In March 2020, Petitioner commenced a special proceeding for the dissolution of Arties under BCL 1104-a, contending that by disproportionately reducing his salary and suspending him, Semler and Goldberg defeated Petitioner's reasonable expectations of share ownership. Petitioner also sought an order directing Semler and Goldberg to "make petitioner whole for the salary that he has not received during the period that he has been frozen out."
Semler and Goldberg did not contest the dissolution petition, and in October 2020, the Richmond County Court entered an order dissolving Arties.
The Damages Demand and Referee's Decision
Petitioner then pressed his claim for money damages. And at the hearing before a special referee, Petitioner upped the ante. He sought not only $195,000 in unpaid salary, but also $237,500 in damages for Semler and Goldberg's allegedly freezing him out of the Corporation.
Petitioner cited Arties' shareholders agreement, which contained a mechanism by which the Corporation could repurchase Petitioner's shares at $3,125 per share ($237,000 in total).
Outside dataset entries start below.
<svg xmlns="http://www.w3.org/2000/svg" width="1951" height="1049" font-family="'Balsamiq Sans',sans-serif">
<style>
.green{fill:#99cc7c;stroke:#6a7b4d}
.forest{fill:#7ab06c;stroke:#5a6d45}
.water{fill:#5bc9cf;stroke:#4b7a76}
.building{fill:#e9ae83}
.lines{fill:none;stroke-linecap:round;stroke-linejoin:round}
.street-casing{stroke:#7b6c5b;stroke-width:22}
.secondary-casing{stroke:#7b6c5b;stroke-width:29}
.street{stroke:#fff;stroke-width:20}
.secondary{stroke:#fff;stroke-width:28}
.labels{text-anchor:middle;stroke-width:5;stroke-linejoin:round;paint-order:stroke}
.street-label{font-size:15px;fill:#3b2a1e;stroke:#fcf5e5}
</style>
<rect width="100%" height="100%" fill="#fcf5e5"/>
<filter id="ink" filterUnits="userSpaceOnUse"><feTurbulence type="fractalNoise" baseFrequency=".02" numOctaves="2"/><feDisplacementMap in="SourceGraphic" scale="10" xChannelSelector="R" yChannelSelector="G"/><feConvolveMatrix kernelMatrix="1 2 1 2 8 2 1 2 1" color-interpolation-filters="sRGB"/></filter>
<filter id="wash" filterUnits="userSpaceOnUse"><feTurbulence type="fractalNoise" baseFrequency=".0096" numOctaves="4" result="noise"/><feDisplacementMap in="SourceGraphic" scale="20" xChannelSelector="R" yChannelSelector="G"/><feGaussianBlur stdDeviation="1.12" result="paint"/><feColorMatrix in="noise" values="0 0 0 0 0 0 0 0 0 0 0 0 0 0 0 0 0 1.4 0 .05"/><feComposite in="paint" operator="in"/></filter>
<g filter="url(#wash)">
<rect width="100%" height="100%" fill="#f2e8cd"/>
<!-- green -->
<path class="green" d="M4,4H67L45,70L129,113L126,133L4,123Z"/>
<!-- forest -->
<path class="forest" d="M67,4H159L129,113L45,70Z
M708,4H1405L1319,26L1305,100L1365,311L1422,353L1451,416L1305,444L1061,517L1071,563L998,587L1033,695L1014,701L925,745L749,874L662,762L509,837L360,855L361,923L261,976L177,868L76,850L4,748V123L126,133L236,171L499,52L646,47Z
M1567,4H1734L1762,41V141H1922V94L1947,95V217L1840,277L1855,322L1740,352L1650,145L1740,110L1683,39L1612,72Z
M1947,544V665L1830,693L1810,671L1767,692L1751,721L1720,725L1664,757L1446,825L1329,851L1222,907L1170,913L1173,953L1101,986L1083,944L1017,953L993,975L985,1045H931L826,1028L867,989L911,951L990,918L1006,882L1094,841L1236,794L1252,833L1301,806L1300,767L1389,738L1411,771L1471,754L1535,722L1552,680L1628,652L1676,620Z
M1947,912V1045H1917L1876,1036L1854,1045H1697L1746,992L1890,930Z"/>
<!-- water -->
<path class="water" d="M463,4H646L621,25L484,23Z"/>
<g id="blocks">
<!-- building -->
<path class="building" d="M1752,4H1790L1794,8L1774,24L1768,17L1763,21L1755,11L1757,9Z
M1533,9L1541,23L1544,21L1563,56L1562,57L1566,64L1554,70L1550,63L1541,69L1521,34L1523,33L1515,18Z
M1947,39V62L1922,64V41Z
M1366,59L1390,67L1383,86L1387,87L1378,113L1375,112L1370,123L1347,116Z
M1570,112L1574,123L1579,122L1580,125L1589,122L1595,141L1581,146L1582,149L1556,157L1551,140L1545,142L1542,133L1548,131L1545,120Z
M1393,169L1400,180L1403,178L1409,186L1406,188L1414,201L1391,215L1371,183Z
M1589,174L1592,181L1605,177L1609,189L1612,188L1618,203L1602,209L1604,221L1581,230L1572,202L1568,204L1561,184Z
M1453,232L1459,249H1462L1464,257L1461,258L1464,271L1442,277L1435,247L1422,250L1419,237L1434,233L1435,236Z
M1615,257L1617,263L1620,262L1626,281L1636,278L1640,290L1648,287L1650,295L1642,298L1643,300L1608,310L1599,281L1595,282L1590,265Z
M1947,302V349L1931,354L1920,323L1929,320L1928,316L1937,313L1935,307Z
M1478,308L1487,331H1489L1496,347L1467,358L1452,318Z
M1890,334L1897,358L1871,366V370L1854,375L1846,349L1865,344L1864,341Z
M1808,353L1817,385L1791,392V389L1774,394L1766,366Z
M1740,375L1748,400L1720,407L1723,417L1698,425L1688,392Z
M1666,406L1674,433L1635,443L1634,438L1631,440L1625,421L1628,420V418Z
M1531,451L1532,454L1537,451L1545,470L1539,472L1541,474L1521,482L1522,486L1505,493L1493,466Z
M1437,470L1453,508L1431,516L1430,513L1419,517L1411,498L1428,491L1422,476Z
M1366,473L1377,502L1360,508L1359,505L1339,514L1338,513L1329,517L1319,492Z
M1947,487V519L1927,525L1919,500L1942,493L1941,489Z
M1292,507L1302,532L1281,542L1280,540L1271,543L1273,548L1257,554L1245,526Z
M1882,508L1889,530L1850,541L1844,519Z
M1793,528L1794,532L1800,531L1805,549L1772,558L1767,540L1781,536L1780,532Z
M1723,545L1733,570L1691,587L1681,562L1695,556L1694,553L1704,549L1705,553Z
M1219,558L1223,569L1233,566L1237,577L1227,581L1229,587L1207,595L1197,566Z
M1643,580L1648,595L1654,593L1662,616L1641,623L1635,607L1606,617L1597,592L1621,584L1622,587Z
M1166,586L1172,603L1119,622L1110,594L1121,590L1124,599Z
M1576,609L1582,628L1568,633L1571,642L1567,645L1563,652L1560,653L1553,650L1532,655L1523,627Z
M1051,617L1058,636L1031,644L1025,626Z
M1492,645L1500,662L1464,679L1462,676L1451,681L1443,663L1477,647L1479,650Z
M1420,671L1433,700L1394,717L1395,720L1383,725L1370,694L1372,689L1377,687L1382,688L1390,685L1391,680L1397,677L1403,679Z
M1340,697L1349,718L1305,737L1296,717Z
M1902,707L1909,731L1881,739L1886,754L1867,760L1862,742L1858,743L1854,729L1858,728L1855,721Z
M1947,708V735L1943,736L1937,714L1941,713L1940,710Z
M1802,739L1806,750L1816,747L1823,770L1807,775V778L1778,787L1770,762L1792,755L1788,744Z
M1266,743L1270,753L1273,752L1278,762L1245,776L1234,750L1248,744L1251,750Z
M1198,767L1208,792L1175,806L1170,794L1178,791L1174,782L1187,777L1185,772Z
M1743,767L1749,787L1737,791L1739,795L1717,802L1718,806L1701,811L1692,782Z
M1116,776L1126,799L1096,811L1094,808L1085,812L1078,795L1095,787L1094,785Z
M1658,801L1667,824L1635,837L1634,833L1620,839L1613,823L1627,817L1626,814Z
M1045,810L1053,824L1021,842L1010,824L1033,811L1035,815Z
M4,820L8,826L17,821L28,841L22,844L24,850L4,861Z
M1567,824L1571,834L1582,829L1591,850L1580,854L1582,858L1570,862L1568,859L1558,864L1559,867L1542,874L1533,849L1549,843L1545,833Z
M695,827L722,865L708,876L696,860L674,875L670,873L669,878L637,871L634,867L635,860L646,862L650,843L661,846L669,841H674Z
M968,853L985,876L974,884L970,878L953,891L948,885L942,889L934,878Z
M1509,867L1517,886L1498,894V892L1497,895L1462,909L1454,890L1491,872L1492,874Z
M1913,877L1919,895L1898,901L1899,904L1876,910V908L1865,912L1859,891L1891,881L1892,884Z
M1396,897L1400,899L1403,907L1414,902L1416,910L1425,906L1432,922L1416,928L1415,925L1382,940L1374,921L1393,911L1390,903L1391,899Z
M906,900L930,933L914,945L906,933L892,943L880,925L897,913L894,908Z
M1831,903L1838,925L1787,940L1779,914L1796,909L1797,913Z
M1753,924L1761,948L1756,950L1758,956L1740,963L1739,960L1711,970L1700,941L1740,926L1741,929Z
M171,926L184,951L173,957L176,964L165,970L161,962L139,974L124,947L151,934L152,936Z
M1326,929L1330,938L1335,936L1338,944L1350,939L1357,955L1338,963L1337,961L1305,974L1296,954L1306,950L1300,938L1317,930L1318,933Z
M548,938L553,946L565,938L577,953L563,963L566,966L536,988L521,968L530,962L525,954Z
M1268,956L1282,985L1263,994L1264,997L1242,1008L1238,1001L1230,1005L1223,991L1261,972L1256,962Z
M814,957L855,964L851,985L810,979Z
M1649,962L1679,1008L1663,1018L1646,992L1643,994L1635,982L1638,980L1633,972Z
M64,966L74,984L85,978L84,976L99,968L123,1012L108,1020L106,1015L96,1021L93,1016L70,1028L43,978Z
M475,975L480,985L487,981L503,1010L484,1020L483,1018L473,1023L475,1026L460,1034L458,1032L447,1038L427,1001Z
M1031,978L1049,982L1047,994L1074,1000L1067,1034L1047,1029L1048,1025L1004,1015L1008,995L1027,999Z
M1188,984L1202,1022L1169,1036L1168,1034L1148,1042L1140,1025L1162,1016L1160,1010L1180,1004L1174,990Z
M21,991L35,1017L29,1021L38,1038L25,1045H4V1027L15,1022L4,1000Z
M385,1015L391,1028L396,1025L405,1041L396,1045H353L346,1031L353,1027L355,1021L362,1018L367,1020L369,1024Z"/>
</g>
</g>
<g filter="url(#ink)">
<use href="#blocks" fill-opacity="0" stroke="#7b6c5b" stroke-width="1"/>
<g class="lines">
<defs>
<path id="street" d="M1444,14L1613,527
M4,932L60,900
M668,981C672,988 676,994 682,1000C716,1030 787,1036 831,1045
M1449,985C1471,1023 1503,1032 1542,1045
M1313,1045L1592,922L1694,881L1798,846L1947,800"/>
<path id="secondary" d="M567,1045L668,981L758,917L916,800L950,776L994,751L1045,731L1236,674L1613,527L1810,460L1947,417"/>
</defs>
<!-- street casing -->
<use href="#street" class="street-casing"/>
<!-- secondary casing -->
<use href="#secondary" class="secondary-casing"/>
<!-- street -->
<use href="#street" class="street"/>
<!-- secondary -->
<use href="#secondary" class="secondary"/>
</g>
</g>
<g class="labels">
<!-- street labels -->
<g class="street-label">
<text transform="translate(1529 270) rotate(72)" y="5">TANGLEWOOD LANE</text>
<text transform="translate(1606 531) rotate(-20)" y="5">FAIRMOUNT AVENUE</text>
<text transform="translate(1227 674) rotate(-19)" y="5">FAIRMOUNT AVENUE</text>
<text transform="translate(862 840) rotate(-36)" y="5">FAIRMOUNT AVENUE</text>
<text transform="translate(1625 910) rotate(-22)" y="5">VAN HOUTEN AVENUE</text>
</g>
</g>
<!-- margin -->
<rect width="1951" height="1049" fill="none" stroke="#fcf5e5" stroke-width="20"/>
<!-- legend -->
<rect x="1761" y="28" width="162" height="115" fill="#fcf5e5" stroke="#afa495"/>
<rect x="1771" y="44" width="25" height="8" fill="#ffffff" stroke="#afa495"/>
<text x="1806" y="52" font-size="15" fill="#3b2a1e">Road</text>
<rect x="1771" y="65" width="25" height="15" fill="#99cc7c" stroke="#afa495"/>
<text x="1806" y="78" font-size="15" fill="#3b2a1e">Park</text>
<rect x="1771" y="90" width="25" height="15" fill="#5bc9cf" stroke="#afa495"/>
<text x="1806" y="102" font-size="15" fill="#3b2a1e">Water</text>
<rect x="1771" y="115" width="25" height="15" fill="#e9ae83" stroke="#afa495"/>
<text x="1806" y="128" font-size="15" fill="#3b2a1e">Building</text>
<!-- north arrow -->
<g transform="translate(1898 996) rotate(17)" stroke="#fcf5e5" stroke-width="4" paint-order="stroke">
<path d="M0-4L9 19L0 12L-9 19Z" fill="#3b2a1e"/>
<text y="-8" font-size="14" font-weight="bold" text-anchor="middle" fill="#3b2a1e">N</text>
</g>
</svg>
By freezing him out, Petitioner argued, Semler and Goldberg frustrated that process and got rid of Petitioner for nothing. (My two cents: this argument should have quickly found the wastebasket. No shareholder exercised the buyout rights in the shareholder's agreement, and therefore no obligation to pay Petitioner for his shares was triggered. By Petitioning for and obtaining dissolution under BCL 1104-a, Petitioner cemented his right to 45% of the proceeds in dissolution, not $237,000 based on a buyout that was never triggered).
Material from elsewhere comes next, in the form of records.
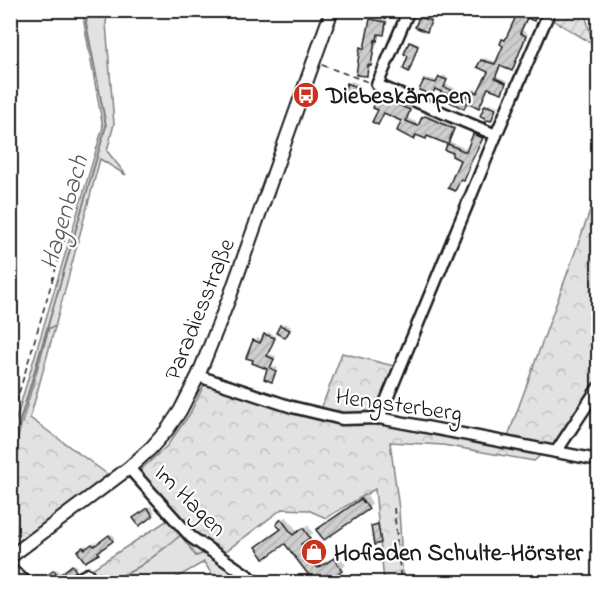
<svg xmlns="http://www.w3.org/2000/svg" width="609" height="593" font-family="'Indie Flower',sans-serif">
	<defs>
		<pattern id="forest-crowns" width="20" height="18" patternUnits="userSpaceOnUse" patternTransform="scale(1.5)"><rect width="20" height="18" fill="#e2e2e2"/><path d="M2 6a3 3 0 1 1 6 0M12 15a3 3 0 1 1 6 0" fill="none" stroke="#c1c1c1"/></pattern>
		<pattern id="garden-furrows" width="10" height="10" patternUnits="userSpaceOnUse" patternTransform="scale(1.5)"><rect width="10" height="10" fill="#e2e2e2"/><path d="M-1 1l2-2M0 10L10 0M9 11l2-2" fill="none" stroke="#c1c1c1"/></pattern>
		<pattern id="building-hatch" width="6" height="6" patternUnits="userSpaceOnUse" patternTransform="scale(1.5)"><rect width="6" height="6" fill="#cecece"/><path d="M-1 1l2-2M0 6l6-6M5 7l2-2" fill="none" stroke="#b0b0b0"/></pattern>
	</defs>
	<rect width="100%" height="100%" fill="#fff"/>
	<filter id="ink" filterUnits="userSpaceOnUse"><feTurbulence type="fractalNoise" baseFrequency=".0167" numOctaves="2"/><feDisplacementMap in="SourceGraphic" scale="12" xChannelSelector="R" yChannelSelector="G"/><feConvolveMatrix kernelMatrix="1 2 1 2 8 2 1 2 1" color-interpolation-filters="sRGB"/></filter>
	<g filter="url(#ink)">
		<!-- grass -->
		<g fill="#e2e2e2" stroke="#7f7f7f" stroke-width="1.5">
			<polygon points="84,11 108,11 106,23 114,124 107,151 126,175 100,159 55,327 48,328 11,450 11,436 103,127 84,23"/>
			<path d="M 181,535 L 196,556 L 204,553 L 243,579 L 243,582 L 217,582 L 204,562 L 172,580 L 173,582 L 80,582 C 96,574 104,584 117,579 C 140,569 161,550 181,535 Z"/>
		</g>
		<!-- forest -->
		<g fill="url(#forest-crowns)" stroke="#7f7f7f" stroke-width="1.5">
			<polygon points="598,189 598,381 554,448 507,439"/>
			<polygon points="55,327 30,418 110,476 11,555 11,461 49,328"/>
			<polygon points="342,353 398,367 378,417 320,412"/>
			<polygon points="208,383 291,409 381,422 543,453 534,461 443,445 390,442 399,509 403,582 384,582 375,489 326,518 308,510 282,509 222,554 195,536 137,473 167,446 189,415 204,385"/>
			<path d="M 171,518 L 204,553 L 196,556 L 181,535 C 157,553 119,590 88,578 L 87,572 Z"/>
		</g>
		<!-- garden -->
		<polygon fill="url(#garden-furrows)" stroke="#7f7f7f" stroke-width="1.5" points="555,11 582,11 586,17 593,44 551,19"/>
		<!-- shadow -->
		<g fill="#0003">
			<polygon points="373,10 378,10 375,18 388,20 386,31 384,33 380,33 369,72 366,75 358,73 362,48 366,46"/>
			<polygon points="521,10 539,10 534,19 528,16 522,30 528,34 514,67 511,70 501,65 497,76 508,81 502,91 489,87 479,106 425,81 427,78 439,81 443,75 448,78 445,84 470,95 475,89 481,92 490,71 482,61 484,58 497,62 505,45 503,40 508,38"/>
			<polygon points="423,15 433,19 426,31 417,27"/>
			<polygon points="412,41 419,44 409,70 410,43"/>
			<polygon points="351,81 361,85 353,99 344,95"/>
			<polygon points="382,95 412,108 407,118 420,124 423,118 428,115 456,127 449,141 468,150 477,132 484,135 469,166 471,167 466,177 464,179 462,178 455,189 462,159 455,153 447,149 449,144 428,135 417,134 413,138 403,120 384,112 378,123 379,97"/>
			<polygon points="489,103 498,106 491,119 482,115"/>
			<polygon points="284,323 291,327 285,336 278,332"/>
			<polygon points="268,332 276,336 269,354 276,356 272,366 278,368 272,381 269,368 255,341 257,338 263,340"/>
			<polygon points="598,405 598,414 597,415 593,412"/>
			<polygon points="367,495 372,503 368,508 323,526"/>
			<polygon points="151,506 155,512 140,524 138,515"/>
			<polygon points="286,516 298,532 308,525 313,533 305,540 323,565 338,554 346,565 340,570 349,582 316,582 283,528 278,524"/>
			<polygon points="112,534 115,537 112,540 100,548 101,550 98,553 85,560 82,549 86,545 88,547 95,542 97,544"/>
			<polygon points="75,564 77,567 57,582 56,581 47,582 45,579 57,569 61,574"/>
		</g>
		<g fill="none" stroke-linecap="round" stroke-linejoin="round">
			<!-- stream -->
			<polyline stroke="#7a7a7a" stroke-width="2" points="10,456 106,126 86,23 88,10"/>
		</g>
		<!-- building -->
		<g fill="url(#building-hatch)" stroke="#1c1c1c" stroke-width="1.5">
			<polygon points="424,10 445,10 442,18"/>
			<polygon points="519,10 538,10 534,21 527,18 520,33 526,36 512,71 500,66 495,78 506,83 502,93 488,88 479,108 467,102 464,109 446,100 448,95 435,89 432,95 419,90 424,80 436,83 439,77 447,80 444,87 467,97 471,90 477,93 488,72 477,67 481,60 495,64 503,46 500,44 502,39 505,40"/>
			<polygon points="419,17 431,21 427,32 415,27"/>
			<polygon points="370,19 386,22 384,35 378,34 377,41 375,40 371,66 368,65 367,76 356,75 360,47 364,49"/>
			<polygon points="409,42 418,46 409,72 403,69 408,56 404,54"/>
			<polygon points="347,83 359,88 353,100 342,96"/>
			<polygon points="378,96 410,110 406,121 418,126 422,117 425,116 454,129 448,144 466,152 473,134 483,138 468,168 469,169 464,181 461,179 455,191 448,188 460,160 452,156 453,153 445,150 447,144 427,136 426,139 416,135 414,140 397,131 401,121 384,113 378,125 372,122 378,110 373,108"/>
			<polygon points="485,105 496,109 491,121 488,120 485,122 485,118 480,116"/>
			<polygon points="280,325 290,330 285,338 276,333"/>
			<polygon points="264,334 275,338 267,356 274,359 270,368 276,371 272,382 264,379 267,369 252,363 253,360 246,358 253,340 260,343"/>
			<polygon points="361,499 369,509 324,540 316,530"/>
			<polygon points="148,508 153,516 139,526 133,518"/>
			<polygon points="281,519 293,535 303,528 310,538 301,544 318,568 334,558 342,571 336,575 342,582 314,582 285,544 264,559 256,547 281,529 276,525"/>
			<polygon points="378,524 381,543 374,545 371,526"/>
			<polygon points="109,535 113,541 98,552 99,554 85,562 77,551 83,547 85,549 92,544 94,546"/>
			<polygon points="72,565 76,571 62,581 63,582 46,582 43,579 54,570 58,576"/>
		</g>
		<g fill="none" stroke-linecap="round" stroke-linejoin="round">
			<!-- minor casing -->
			<g stroke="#1c1c1c" stroke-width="15">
				<g id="minor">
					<polyline points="409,10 377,85 496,135"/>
					<polyline points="198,376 292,407 342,419 379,418 598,460"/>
					<polyline points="379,418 496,135 550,10"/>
					<polyline points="556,452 598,388"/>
					<polyline points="129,468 191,537 251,578 248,582"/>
					<polyline points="10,569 26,582"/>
					<polyline points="72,582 88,574"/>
				</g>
			</g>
			<!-- major casing -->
			<g stroke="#1c1c1c" stroke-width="16">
				<polyline id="major" points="10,557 129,468 151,448 167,430 180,411 198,376 230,296 332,10"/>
			</g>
			<!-- path -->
			<g stroke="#1c1c1c" stroke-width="1.5" stroke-dasharray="6 4.5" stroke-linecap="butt">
				<polyline points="322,65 368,82"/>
				<polyline points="10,423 67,231"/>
				<polyline points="394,508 401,582"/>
				<polyline points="11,533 21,535"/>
			</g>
			<!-- minor -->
			<use href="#minor" stroke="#fff" stroke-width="10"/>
			<!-- major -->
			<use href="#major" stroke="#fff" stroke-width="12"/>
		</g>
	</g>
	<!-- icons -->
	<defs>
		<g id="bus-disc" transform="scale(1.35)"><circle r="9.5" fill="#c8321e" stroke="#fff"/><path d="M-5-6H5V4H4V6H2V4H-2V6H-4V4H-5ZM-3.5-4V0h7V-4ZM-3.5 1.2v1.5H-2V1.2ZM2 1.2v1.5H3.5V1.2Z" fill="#fff"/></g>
		<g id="shop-disc" transform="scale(1.35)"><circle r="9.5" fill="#c8321e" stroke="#fff"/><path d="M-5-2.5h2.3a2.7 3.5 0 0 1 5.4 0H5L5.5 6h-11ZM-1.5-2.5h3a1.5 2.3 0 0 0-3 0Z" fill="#fff"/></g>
	</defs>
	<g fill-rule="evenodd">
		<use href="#bus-disc" x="306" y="95"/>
		<use href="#shop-disc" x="314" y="552"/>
	</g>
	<g text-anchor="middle" stroke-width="4.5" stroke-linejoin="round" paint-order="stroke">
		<!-- poi labels -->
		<g font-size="24" font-weight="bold" fill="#1c1c1c" stroke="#fff" text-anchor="start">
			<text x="326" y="103">Diebeskämpen</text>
			<text x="334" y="560">Hofladen Schulte-Hörster</text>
		</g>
		<!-- street labels -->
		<g font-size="24" fill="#1c1c1c" stroke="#fff">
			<text transform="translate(199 309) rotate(-68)" y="8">Paradiesstraße</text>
			<text transform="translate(399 404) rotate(8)" y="8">Hengsterberg</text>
			<text transform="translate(191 500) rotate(45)" y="8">Im Hagen</text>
		</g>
		<!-- water labels -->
		<g font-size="26" font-style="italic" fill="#5a5a5a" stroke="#fff">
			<text transform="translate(63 212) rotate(-74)" y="9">Hagenbach</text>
		</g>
	</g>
	<!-- margin -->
	<rect width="609" height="593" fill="none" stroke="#fff" stroke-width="36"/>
	<rect x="18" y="18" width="573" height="557" fill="none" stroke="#1c1c1c" stroke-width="2" filter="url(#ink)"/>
</svg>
The special referee held that Petitioner failed to establish damages. As to salary, the referee held that Petitioner failed to avail himself of his own power within the corporation. Petitioner, the referee held, had access to the checking account and authority to pay himself. His failure to do so defeated any after-the-fact claim for damages.
Addressing the $237,000 demand, the referee held that Petitioner failed to show "any ascertainable damages he may have sustained to the value of his shares as a result of Respondent's oppressive conduct."
The Second Department Affirms
In a brief decision issued on May 28, Lemczik v Artie's Auto Parts, Inc., 2025 NY Slip Op 03192, the Second Department affirmed the referee's determination. The Second Department held that Petitioner's claim for back salary was defeated by his failure to return to work following the end of the 90-day suspension.
And Petitioner's claim for the value of his shares failed, held the Second Department, because Petitioner "failed to submit an independent valuation to establish the current value of the stock as required by the shareholder agreement." Perhaps a less satisfying, but ultimately equally effective angle to defeat Petitioner's claim for lost share value.
Some Takeaways
Get counsel early. There's often a cold war period in closely-held business disputes, where the groundwork for a lawsuit is being laid. Lemczik highlights how claims can be lost in that period. Had the Petitioner been more aggressive pre-litigation (by paying himself and attempting to return to work following the expiration of his suspension), his damages claims would have had much more teeth.
Remember the surcharge. Notably absent from Lemczik is any reference to BCL 1104-a(d), which authorizes courts to impose a "surcharge upon the directors or those in control of the corporation upon a finding of willful or reckless dissipation or transfer of assets or corporate property without just or adequate compensation therefor." While I can't say that a surcharge determination would have been any different than the zero-damages calculation, petitioners would be wise to remember the statutory tools available to them.